Open Source developers only: how much time per month do you budget to maintain a one-developer project?
@evan I am trying to understand the poll. Is it asking how much time do I think an one-developer project should take up of my time as an open/free source developer? Or how much time I spend a month on an one-developer project? I answered the later as I really only contribute to one project (a non-one developer project) and that in itself takes most of my time spent working. Now I do contribute directly and indirectly to many other projects including one-developer projects but usually in terms of bug reports when I see issues with the code which shows up in newer versions of GCC.
@pinskia yeah, interesting question! I definitely meant it as, you are a single developer and you are maintaining a project solo. How much time would that take?
I think you would use this kind of estimate when you were deciding to launch a new project, say. "Can I afford to spend X hours per month on a new project?"
Or if you were applying for a grant or stipend to cover your work on the project. "I spend X hours per month on this, so at my billing rate of $Y per hour I'd need $X*Y."
@pinskia or if a friend had been offered a chance to take over as maintainer of a project. "I think it's a good opportunity, but I don't know how much of a commitment it is. How much time do *you* spend maintaining <insert name of project>?"
@pinskia in general, I'd expect a project with 4 maintainers to take about 4X hours per month from all the maintainers combined, but it usually doesn't slice evenly that way.

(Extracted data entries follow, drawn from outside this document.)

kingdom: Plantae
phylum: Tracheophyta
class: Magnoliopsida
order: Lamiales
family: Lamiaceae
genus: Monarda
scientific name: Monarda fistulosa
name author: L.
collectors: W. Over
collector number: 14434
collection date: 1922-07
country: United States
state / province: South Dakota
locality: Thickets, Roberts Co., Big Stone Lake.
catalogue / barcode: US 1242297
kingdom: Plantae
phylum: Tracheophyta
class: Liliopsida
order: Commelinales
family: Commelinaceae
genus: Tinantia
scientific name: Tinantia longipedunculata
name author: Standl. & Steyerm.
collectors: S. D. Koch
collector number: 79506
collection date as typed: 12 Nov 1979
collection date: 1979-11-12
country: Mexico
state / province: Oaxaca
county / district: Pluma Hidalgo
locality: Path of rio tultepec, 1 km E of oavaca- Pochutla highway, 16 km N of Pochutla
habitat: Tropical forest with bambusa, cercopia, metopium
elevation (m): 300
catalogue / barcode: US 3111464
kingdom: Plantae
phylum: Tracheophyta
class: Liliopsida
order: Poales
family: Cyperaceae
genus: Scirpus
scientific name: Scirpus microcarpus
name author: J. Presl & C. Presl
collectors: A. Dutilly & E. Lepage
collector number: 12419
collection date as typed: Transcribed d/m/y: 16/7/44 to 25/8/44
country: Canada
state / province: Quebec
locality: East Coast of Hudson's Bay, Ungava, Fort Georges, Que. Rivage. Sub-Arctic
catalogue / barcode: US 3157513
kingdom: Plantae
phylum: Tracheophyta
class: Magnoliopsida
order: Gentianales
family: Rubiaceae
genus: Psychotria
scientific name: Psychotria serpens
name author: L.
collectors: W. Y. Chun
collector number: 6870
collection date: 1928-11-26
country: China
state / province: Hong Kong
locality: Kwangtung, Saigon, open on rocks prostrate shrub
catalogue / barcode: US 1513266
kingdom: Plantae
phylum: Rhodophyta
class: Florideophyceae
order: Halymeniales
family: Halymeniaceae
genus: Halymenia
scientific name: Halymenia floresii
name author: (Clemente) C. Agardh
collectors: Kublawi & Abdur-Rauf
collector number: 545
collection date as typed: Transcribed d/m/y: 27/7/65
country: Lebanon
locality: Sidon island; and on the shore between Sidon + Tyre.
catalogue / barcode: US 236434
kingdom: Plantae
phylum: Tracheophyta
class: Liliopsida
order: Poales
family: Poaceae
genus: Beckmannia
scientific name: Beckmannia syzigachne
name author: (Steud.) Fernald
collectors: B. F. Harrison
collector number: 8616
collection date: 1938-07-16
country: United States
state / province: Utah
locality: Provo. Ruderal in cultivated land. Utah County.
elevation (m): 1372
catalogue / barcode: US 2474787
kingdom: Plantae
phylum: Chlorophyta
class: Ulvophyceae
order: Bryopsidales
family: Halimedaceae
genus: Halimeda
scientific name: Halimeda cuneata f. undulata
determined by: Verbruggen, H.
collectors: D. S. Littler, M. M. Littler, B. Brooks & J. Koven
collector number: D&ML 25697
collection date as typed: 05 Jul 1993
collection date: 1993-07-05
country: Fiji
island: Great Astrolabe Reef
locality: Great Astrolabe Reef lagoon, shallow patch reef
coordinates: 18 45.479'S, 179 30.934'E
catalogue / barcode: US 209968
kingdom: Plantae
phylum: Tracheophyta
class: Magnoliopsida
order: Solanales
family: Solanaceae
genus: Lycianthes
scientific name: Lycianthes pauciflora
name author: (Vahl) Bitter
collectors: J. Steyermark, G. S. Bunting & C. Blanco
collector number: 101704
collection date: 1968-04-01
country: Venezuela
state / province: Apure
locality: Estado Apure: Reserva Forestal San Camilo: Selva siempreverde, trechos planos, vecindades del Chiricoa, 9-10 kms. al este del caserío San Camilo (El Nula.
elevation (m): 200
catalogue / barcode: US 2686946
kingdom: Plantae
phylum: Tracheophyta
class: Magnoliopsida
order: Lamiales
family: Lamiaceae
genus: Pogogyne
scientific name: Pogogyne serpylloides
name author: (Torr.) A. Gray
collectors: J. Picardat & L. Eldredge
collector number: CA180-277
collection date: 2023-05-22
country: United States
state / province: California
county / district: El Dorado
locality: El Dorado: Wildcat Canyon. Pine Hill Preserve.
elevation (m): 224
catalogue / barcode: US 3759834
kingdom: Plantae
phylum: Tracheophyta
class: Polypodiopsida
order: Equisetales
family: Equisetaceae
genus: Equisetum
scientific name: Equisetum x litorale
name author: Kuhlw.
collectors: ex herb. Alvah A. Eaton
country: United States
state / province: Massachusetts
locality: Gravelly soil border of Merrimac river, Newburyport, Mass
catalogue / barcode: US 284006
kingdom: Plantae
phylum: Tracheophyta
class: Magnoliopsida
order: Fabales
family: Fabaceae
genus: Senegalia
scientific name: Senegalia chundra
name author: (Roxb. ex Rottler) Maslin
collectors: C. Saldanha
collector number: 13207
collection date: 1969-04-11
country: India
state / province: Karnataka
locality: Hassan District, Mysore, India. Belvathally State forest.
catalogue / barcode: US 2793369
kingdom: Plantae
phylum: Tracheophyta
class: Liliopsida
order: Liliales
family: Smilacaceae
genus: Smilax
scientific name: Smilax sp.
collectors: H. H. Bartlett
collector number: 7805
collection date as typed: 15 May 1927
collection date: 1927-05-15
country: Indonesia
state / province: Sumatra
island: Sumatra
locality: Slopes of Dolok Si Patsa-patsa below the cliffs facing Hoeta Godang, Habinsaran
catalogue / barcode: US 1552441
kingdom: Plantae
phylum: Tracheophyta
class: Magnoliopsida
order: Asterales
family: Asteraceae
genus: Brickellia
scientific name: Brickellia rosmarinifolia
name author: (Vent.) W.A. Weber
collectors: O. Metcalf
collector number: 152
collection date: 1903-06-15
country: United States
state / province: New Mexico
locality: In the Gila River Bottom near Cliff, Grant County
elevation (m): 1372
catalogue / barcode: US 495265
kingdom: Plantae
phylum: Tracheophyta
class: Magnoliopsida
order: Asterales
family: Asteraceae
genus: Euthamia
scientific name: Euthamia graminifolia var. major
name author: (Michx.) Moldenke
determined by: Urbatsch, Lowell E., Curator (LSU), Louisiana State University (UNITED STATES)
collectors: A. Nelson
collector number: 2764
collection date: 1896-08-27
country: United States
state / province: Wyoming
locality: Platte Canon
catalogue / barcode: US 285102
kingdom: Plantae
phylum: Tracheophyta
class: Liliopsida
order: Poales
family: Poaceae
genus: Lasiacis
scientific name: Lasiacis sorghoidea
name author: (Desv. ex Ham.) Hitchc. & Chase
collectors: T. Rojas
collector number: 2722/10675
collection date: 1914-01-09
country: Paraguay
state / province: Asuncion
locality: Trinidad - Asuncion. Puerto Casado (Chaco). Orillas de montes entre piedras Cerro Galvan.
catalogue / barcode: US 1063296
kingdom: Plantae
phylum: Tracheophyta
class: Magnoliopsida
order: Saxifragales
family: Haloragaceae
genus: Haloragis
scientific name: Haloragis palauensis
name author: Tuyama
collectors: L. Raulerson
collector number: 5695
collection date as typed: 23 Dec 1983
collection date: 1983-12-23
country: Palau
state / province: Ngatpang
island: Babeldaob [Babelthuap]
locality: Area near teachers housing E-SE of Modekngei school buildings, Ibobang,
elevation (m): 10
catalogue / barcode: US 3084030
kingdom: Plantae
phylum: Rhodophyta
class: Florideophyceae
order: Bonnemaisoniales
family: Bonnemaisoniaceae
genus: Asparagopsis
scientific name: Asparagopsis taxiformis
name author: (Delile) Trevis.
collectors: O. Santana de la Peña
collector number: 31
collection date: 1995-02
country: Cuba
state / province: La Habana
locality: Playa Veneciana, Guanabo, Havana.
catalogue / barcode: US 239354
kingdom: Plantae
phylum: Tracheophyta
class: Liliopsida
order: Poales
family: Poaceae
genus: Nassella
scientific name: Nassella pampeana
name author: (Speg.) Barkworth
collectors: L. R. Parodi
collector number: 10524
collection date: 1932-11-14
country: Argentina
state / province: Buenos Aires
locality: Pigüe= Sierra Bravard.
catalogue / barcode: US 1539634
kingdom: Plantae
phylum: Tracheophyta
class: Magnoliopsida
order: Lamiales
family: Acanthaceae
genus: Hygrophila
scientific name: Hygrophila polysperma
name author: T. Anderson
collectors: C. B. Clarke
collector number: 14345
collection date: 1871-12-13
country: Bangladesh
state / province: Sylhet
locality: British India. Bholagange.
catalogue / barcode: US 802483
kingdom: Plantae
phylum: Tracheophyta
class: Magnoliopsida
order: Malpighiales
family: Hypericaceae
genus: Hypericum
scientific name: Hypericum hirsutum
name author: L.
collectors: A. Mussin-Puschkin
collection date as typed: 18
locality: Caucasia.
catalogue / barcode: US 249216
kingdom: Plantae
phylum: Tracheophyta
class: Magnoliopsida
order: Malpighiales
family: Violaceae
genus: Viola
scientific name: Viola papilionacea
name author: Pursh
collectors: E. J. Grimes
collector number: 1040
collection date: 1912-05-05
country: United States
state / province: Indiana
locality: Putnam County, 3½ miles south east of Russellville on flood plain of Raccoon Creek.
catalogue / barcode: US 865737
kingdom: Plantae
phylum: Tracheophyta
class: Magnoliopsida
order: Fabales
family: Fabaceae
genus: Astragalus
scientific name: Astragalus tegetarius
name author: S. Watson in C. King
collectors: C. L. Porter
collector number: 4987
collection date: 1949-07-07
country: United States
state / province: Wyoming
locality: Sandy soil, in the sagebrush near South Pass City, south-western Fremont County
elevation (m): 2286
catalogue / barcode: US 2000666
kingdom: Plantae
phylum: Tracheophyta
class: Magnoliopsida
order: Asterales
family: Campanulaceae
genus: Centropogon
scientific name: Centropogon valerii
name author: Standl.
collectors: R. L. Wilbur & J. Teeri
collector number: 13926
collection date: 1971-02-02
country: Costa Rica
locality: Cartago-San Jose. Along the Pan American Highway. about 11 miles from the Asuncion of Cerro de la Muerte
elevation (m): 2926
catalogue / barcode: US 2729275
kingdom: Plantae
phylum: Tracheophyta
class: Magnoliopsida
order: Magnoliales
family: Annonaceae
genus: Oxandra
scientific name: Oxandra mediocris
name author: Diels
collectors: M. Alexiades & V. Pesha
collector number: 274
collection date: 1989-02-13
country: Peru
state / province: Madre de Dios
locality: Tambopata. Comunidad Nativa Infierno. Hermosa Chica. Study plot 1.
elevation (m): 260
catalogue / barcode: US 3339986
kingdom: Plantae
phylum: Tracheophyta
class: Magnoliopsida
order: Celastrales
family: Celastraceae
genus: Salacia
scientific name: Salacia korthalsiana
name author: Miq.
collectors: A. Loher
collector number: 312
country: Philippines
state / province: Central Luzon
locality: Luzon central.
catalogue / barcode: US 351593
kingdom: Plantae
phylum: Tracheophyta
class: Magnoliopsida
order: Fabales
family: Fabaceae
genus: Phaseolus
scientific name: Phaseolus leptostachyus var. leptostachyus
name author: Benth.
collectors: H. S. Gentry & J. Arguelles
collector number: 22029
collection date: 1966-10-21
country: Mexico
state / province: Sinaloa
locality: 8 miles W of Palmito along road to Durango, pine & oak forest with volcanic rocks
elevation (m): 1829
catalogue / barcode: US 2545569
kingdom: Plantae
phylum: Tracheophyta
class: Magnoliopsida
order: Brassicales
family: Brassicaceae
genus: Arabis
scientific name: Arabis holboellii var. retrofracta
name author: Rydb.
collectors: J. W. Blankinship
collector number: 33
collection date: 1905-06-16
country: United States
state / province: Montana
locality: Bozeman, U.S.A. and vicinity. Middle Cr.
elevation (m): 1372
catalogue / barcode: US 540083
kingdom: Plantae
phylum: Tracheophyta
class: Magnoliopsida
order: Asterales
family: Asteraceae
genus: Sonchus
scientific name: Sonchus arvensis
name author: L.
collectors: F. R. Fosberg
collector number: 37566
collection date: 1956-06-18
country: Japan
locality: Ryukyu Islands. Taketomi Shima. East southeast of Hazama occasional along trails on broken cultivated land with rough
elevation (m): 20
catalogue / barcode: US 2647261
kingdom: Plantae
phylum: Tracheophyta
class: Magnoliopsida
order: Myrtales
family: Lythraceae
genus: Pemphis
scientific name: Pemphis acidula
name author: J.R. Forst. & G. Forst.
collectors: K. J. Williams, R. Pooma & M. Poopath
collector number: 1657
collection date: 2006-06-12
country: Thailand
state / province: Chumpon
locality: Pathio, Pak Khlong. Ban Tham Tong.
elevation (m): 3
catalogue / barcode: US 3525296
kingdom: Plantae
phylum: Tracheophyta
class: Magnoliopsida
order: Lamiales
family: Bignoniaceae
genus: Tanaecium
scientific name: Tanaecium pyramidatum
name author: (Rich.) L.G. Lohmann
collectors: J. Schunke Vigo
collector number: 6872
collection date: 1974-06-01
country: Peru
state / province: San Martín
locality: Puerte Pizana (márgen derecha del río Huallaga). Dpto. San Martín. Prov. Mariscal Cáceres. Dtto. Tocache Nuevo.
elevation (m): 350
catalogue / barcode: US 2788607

@pinskia oh, also: I think there is a difference in kind between being a *contributor* (especially a one-time contributor, like doing a bug report) and a *maintainer* on a project.
@evan Also when reading the question I was thinking this question has to be about a done-ish project to be anything comparable? Not someone still working excitedly on getting something working and solving the core problem?
I think many (most?) people would use all their available time to get something going and useful, and then settle into maintenance mode – maintaining compatibility with dependencies, handling incoming issues and PRs, etc – unless something specific kicks them into feature mode again for some time.
@pinskia
@notclacke @pinskia the question is "maintain"!